He states grievances he’s filed with the MHRA (Medicines and Healthcare products Regulatory Firm) appear to lead to it simply asking Babylon to look into problems. The actions have actually frequently been really sluggish with minimal feedback concerning any modifications, he includes. While he notes that privacy clauses limit what can be revealed by the regulator.

( On that point, when TechCrunch contacted the MHRA in 2018– to ask about issues being raised about the Babylon chatbot at that time– we were told the regulator could not discuss the app because details concerning the compliance of medical devices with the Medical Gadgets Regulations 2002 and underlying European legislation is personal in between the MHRA and the company. It would only provide us with the following general declaration: “We regularly perform post-market monitoring and maintain dialogue with manufacturers about their compliance with the Regulations– this types part of our routine work at MHRA. Patient security is our greatest priority and ought to anything be determined throughout our post-market surveillance we act as suitable to protect public health.”)

All of that might appear like a plum chance for a certain sort of startup ‘disruptor’, of course.

And Babylon’s app is one of several now applying AI type innovations as a diagnostic help in chatbot type, across a number of worldwide markets.

Yet, says Watkins, if you read particular headings and claims made for the company’s item in the media you might be forgiven for coming away with a very various impression– and it’s this level of hype that has him fretted.

Other less hype-dispensing chatbots are readily available, he recommends– name-checking Berlin-based Ada Health as taking a more thoughtful approach on that front.

Asked whether there specify tests he would like to see Babylon do to stand its hype, Watkins informed us: “The beginning point is getting an innovation which you feel is safe to really remain in the general public domain.”

Especially, the European Commission is dealing with risk-based regulatory framework for AI applications— consisting of for use-cases in sectors such as health care– which would require such systems to be “transparent, traceable and assurance human oversight”, as well as to utilize impartial data for training their AI models.

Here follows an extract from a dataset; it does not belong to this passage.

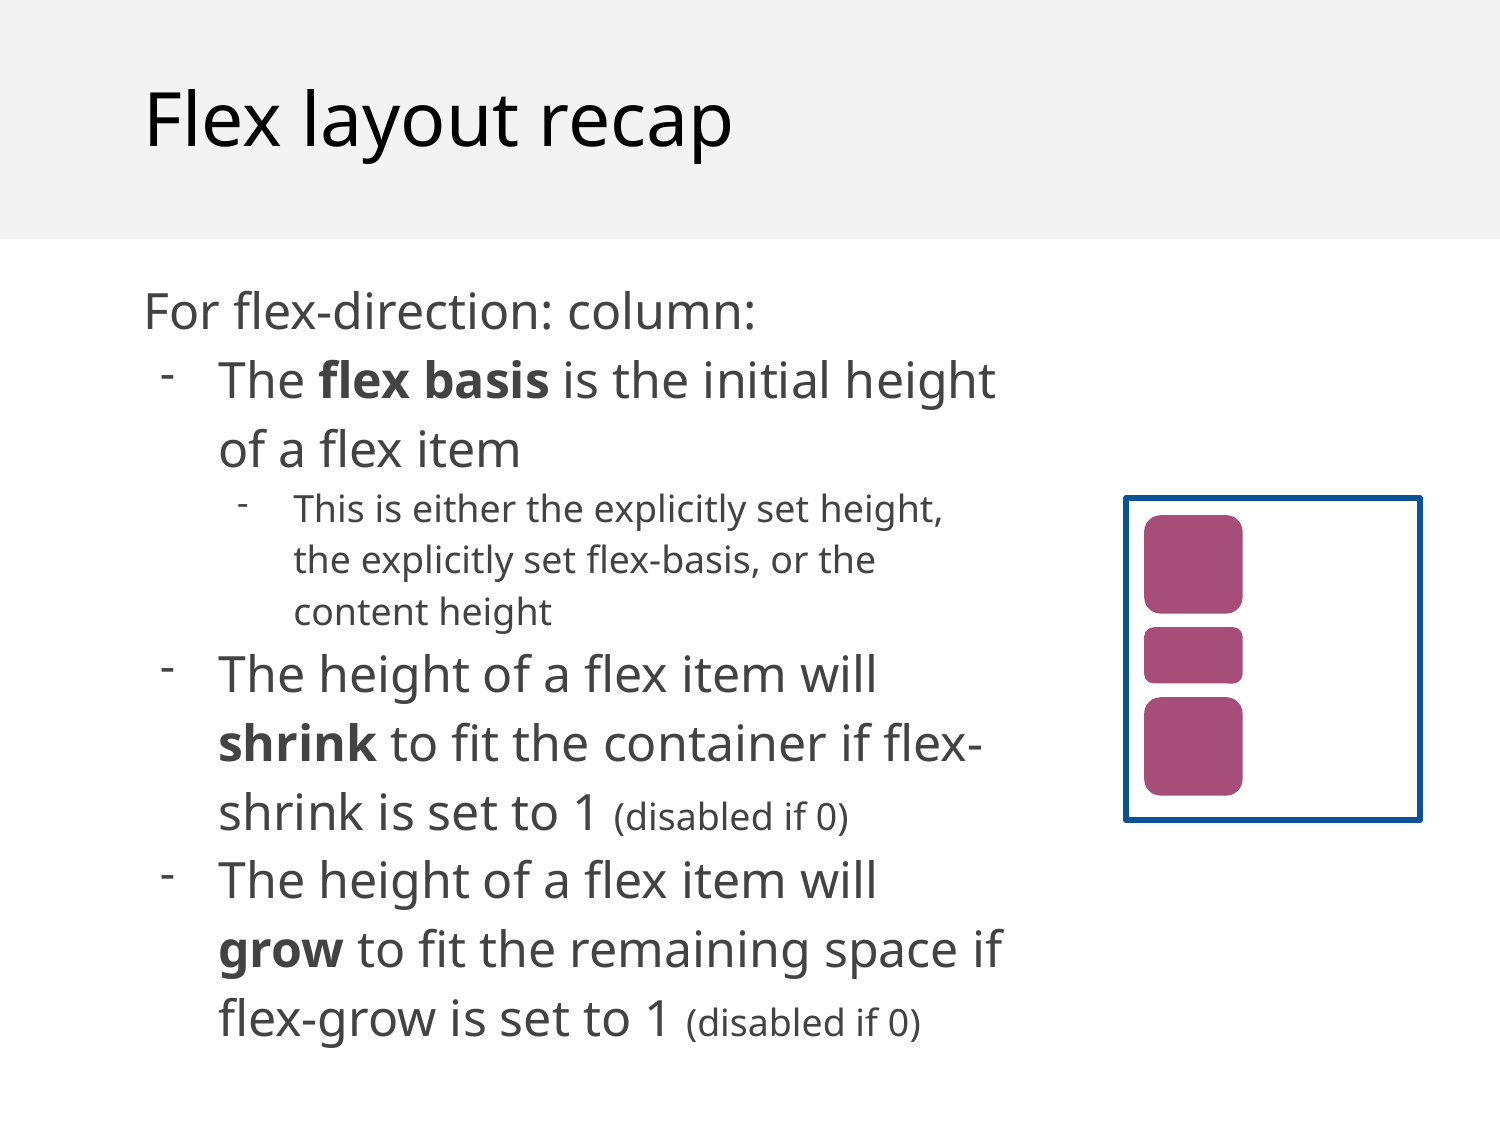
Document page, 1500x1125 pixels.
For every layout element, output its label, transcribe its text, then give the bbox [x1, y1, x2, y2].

” Because of Babylon’s previous hyperbolic claims [with regard to the capabilities and safety of the chatbot] there’s a big problem,” Watkins suggested, raising issues about what he stated is deceptive phrasing used in the app and about media protection of the AI that’s streamed from Babylon’s hyped marketing. “How do they now roll back and make certain individuals comprehend the purpose of the chatbot?”

Specifically he finds the disclaimer statement on the chatbot confusing, which states it’s for ‘info only’, and notes: ‘The service does not detect your own health condition or make treatment suggestions for you. Our triage and information service is not a replacement for a physician or other healthcare specialist.’

” The chatbot presents itself as offering clients suggested medical diagnosis and suggests what action they ought to think about. However at the very same time they have a disclaimer stating this isn’t providing you any health care details, it’s just info– it doesn’t make sense. I don’t understand what a client’s suggested to consider that,” he added, suggesting various phrasing should be used to warn patients what the technology need to be used for.

” Babylon always present themselves as very patient-facing, extremely patient-focused, we listen to clients, we hear their feedback.

” There are other chatbots which I think have defined their function far more clearly [he also cites MayaMD]– where they are very clear in their intent stating we’re not here to provide you with healthcare guidance; we will provide you with information which you can take to your doctor to permit you to have a more educated conversation with them. And when you put it in that context, as a client I believe that makes ideal sense. This machine is going to provide me info so I can have a more informed discussion with my medical professional. Great. So there’s basic things which they just have not done.”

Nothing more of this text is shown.